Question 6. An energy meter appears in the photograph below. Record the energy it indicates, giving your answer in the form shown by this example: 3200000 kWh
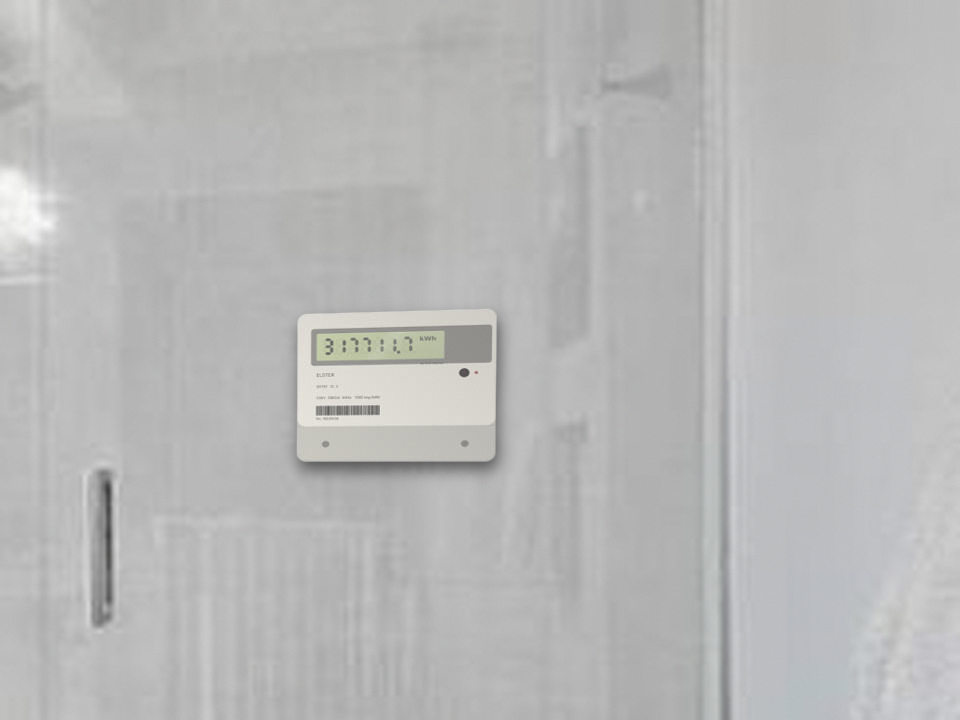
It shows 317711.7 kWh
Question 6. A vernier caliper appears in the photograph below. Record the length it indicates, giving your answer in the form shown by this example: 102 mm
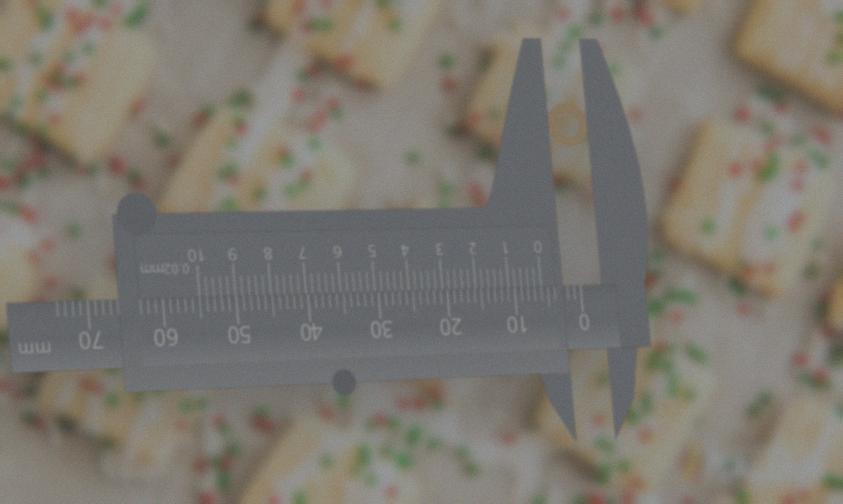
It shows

...

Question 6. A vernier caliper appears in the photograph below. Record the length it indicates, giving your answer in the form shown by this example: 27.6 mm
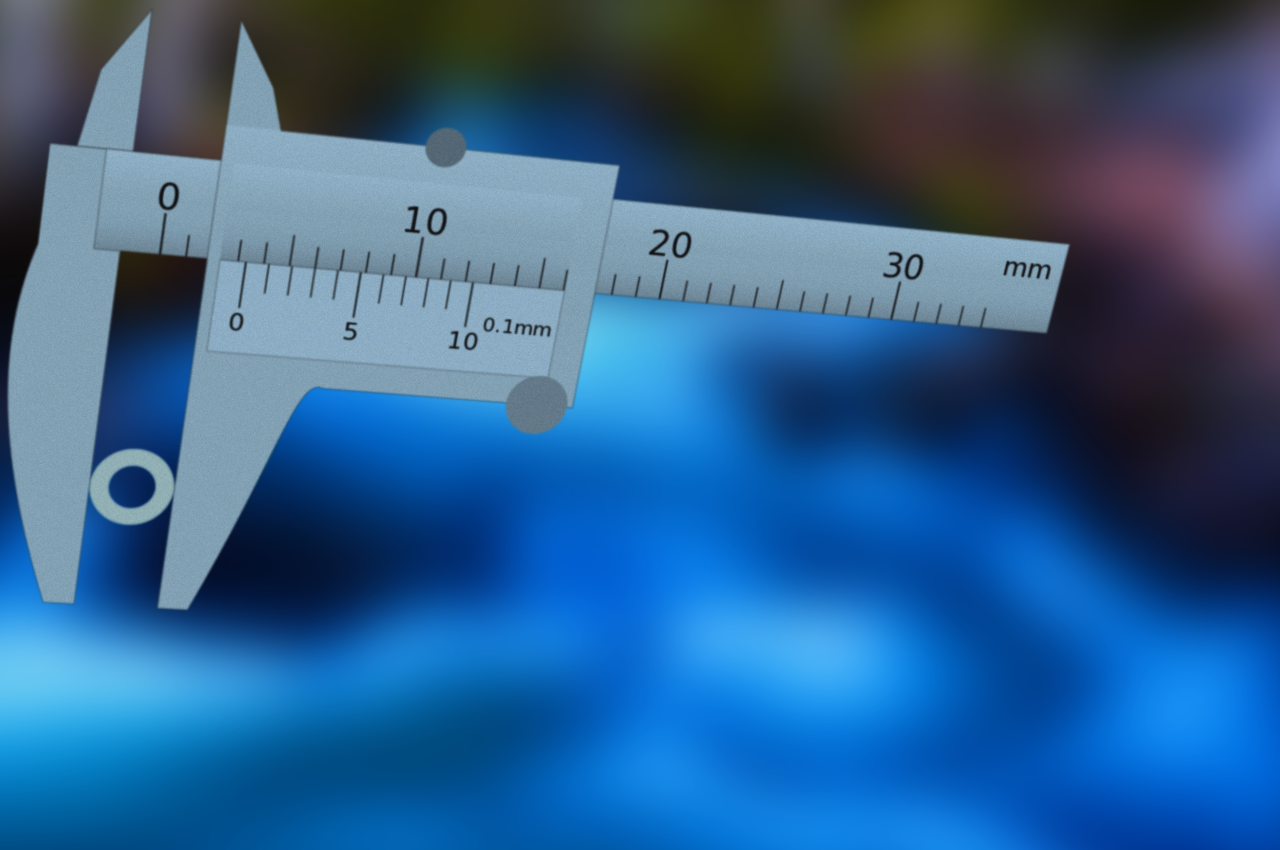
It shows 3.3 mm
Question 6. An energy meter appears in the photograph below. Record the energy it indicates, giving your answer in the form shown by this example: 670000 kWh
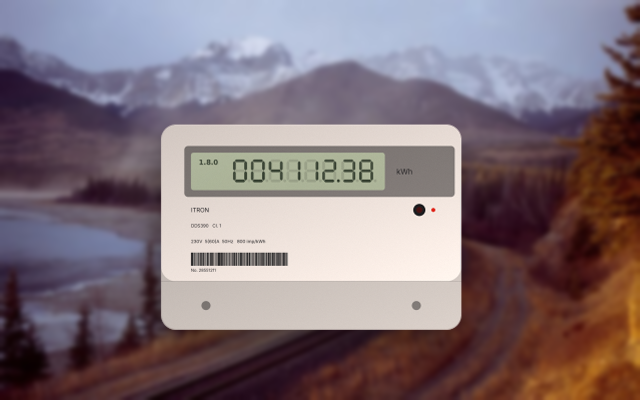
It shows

--

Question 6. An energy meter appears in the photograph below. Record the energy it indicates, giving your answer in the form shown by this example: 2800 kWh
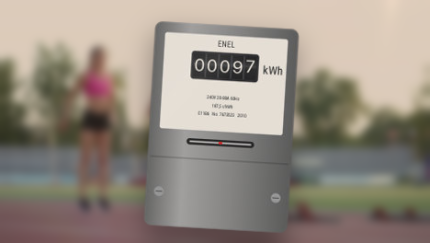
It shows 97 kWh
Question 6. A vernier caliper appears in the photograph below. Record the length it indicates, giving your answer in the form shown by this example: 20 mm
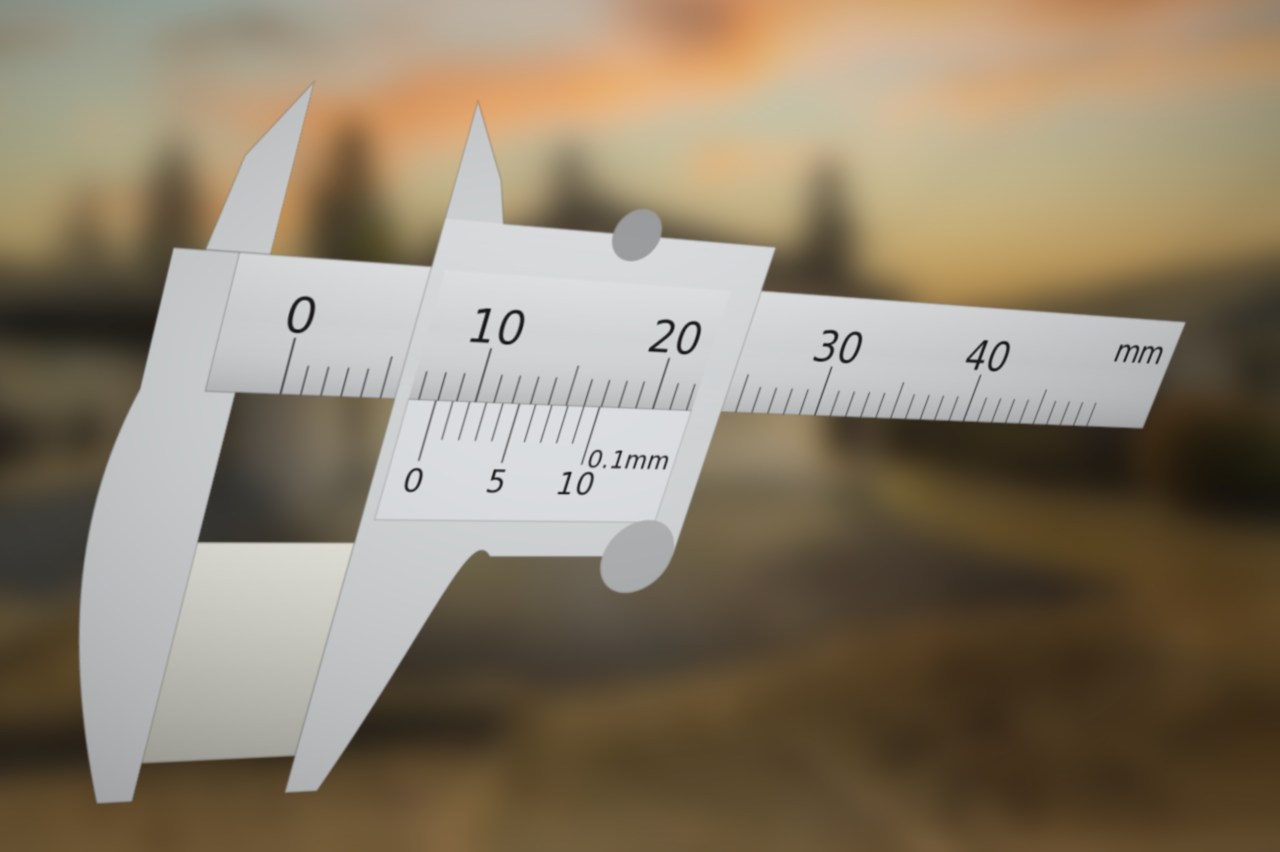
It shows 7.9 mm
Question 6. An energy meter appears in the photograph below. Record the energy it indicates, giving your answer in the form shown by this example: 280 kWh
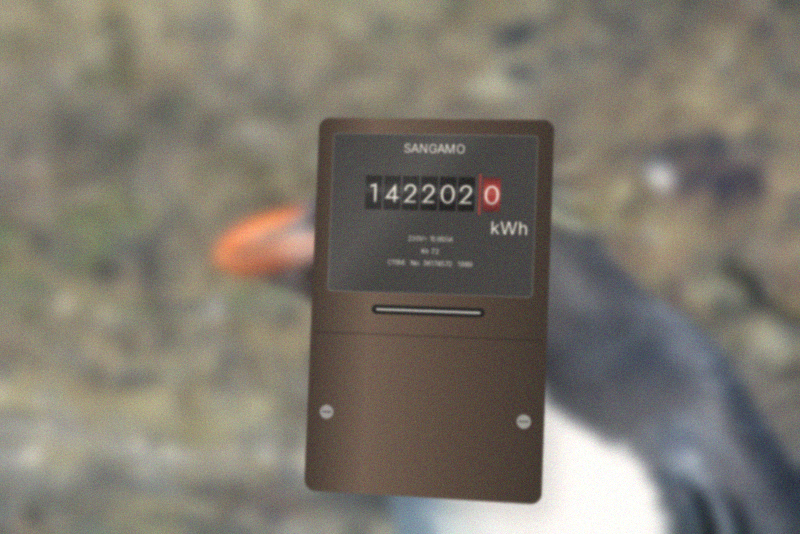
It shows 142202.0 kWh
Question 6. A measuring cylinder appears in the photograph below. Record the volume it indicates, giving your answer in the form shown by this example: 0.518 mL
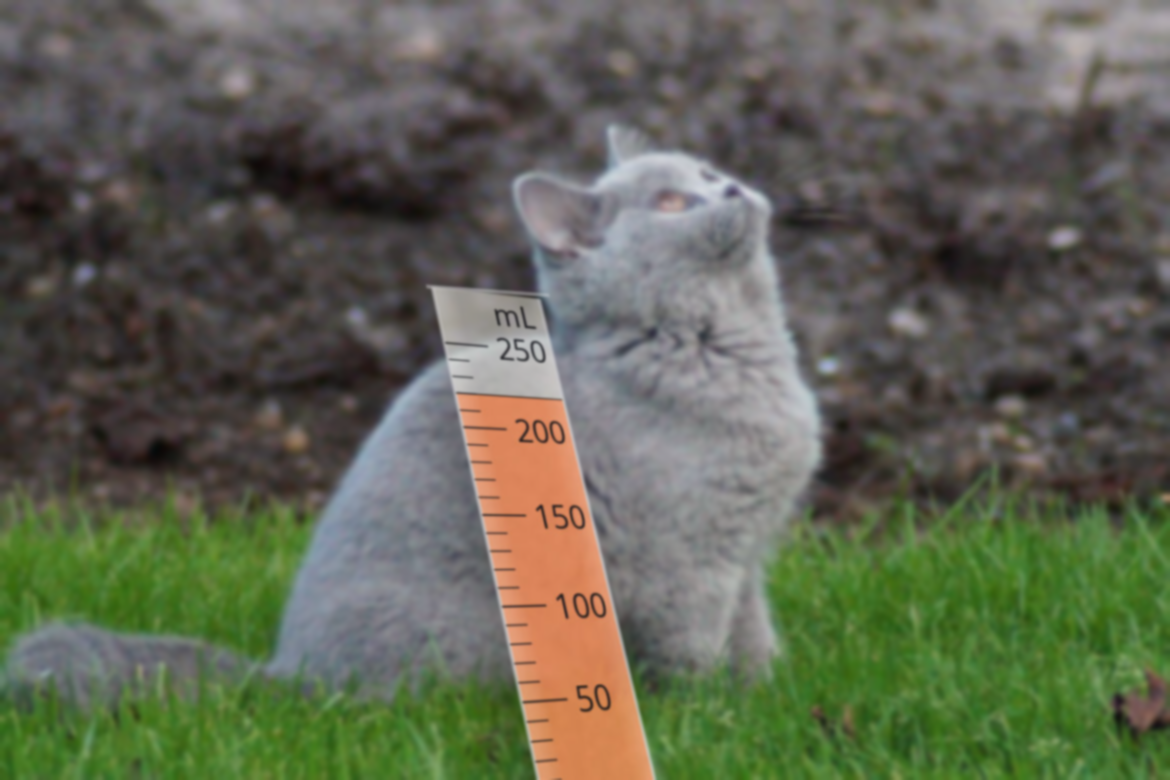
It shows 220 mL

WORK TO BE COMPLETED:
Swap "photograph" for "image" throughout the lines from the one containing "example: 20 mm" down to the one containing "It shows 220 mL", and write out only those lines again with nothing else altered. Omit the pictures.

FINAL ANSWER:
Question 6. A vernier caliper appears in the image below. Record the length it indicates, giving your answer in the form shown by this example: 20 mm
It shows 7.9 mm
Question 6. An energy meter appears in the image below. Record the energy it indicates, giving your answer in the form shown by this example: 280 kWh
It shows 142202.0 kWh
Question 6. A measuring cylinder appears in the image below. Record the volume it indicates, giving your answer in the form shown by this example: 0.518 mL
It shows 220 mL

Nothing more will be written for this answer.